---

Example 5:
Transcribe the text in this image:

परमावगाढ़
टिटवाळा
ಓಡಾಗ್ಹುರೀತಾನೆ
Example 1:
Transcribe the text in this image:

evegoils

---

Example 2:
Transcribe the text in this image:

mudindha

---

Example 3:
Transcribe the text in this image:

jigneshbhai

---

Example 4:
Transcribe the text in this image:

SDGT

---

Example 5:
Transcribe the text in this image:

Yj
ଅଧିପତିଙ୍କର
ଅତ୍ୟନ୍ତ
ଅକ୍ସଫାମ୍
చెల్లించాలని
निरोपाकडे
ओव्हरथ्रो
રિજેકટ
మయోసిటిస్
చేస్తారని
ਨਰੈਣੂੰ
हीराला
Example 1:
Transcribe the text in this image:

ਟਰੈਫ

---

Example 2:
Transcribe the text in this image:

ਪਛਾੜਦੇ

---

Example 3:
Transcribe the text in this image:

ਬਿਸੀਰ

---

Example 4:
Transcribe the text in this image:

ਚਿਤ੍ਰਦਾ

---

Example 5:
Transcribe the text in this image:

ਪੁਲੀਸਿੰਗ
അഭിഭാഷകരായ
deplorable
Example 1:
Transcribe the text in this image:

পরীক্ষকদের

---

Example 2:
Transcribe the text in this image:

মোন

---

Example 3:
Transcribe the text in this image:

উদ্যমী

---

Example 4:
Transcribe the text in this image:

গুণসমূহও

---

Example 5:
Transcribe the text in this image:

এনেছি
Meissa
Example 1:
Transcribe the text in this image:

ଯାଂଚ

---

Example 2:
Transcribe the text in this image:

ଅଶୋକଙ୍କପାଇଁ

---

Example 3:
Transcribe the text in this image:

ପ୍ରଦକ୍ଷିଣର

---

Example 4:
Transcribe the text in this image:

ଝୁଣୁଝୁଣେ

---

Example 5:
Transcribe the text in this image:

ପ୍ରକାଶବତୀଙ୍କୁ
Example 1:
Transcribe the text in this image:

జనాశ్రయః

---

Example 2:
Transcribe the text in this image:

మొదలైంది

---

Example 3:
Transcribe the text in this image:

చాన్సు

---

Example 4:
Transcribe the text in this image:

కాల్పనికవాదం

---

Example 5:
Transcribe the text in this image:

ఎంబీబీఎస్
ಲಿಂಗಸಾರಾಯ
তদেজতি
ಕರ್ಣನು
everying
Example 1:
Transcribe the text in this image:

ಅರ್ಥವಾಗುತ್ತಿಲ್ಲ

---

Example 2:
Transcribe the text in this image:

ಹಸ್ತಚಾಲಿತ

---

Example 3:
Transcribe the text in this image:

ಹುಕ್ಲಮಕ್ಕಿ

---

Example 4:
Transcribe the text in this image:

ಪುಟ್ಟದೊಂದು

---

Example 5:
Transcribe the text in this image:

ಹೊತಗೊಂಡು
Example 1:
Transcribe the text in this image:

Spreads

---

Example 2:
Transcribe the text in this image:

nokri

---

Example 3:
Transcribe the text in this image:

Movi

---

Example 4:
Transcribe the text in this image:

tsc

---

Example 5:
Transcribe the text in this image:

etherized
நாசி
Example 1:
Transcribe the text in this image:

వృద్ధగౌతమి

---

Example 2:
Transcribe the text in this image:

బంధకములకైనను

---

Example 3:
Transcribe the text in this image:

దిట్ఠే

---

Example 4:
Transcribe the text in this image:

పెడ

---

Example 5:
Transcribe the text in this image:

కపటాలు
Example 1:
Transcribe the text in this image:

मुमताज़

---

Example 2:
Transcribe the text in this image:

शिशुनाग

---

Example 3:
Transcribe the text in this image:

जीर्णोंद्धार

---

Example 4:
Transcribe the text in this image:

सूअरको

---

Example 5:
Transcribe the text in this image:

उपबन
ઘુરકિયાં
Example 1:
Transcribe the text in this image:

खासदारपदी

- - - - -

### Task requirements
What is needed is a word-for-word copy of the records.

### Response to the task
---

Example 5:
Transcribe the text in this image:

परमावगाढ़
टिटवाळा
ಓಡಾಗ್ಹುರೀತಾನೆ
Example 1:
Transcribe the text in this image:

evegoils

---

Example 2:
Transcribe the text in this image:

mudindha

---

Example 3:
Transcribe the text in this image:

jigneshbhai

---

Example 4:
Transcribe the text in this image:

SDGT

---

Example 5:
Transcribe the text in this image:

Yj
ଅଧିପତିଙ୍କର
ଅତ୍ୟନ୍ତ
ଅକ୍ସଫାମ୍
చెల్లించాలని
निरोपाकडे
ओव्हरथ्रो
રિજેકટ
మయోసిటిస్
చేస్తారని
ਨਰੈਣੂੰ
हीराला
Example 1:
Transcribe the text in this image:

ਟਰੈਫ

---

Example 2:
Transcribe the text in this image:

ਪਛਾੜਦੇ

---

Example 3:
Transcribe the text in this image:

ਬਿਸੀਰ

---

Example 4:
Transcribe the text in this image:

ਚਿਤ੍ਰਦਾ

---

Example 5:
Transcribe the text in this image:

ਪੁਲੀਸਿੰਗ
അഭിഭാഷകരായ
deplorable
Example 1:
Transcribe the text in this image:

পরীক্ষকদের

---

Example 2:
Transcribe the text in this image:

মোন

---

Example 3:
Transcribe the text in this image:

উদ্যমী

---

Example 4:
Transcribe the text in this image:

গুণসমূহও

---

Example 5:
Transcribe the text in this image:

এনেছি
Meissa
Example 1:
Transcribe the text in this image:

ଯାଂଚ

---

Example 2:
Transcribe the text in this image:

ଅଶୋକଙ୍କପାଇଁ

---

Example 3:
Transcribe the text in this image:

ପ୍ରଦକ୍ଷିଣର

---

Example 4:
Transcribe the text in this image:

ଝୁଣୁଝୁଣେ

---

Example 5:
Transcribe the text in this image:

ପ୍ରକାଶବତୀଙ୍କୁ
Example 1:
Transcribe the text in this image:

జనాశ్రయః

---

Example 2:
Transcribe the text in this image:

మొదలైంది

---

Example 3:
Transcribe the text in this image:

చాన్సు

---

Example 4:
Transcribe the text in this image:

కాల్పనికవాదం

---

Example 5:
Transcribe the text in this image:

ఎంబీబీఎస్
ಲಿಂಗಸಾರಾಯ
তদেজতি
ಕರ್ಣನು
everying
Example 1:
Transcribe the text in this image:

ಅರ್ಥವಾಗುತ್ತಿಲ್ಲ

---

Example 2:
Transcribe the text in this image:

ಹಸ್ತಚಾಲಿತ

---

Example 3:
Transcribe the text in this image:

ಹುಕ್ಲಮಕ್ಕಿ

---

Example 4:
Transcribe the text in this image:

ಪುಟ್ಟದೊಂದು

---

Example 5:
Transcribe the text in this image:

ಹೊತಗೊಂಡು
Example 1:
Transcribe the text in this image:

Spreads

---

Example 2:
Transcribe the text in this image:

nokri

---

Example 3:
Transcribe the text in this image:

Movi

---

Example 4:
Transcribe the text in this image:

tsc

---

Example 5:
Transcribe the text in this image:

etherized
நாசி
Example 1:
Transcribe the text in this image:

వృద్ధగౌతమి

---

Example 2:
Transcribe the text in this image:

బంధకములకైనను

---

Example 3:
Transcribe the text in this image:

దిట్ఠే

---

Example 4:
Transcribe the text in this image:

పెడ

---

Example 5:
Transcribe the text in this image:

కపటాలు
Example 1:
Transcribe the text in this image:

मुमताज़

---

Example 2:
Transcribe the text in this image:

शिशुनाग

---

Example 3:
Transcribe the text in this image:

जीर्णोंद्धार

---

Example 4:
Transcribe the text in this image:

सूअरको

---

Example 5:
Transcribe the text in this image:

उपबन
ઘુરકિયાં
Example 1:
Transcribe the text in this image:

खासदारपदी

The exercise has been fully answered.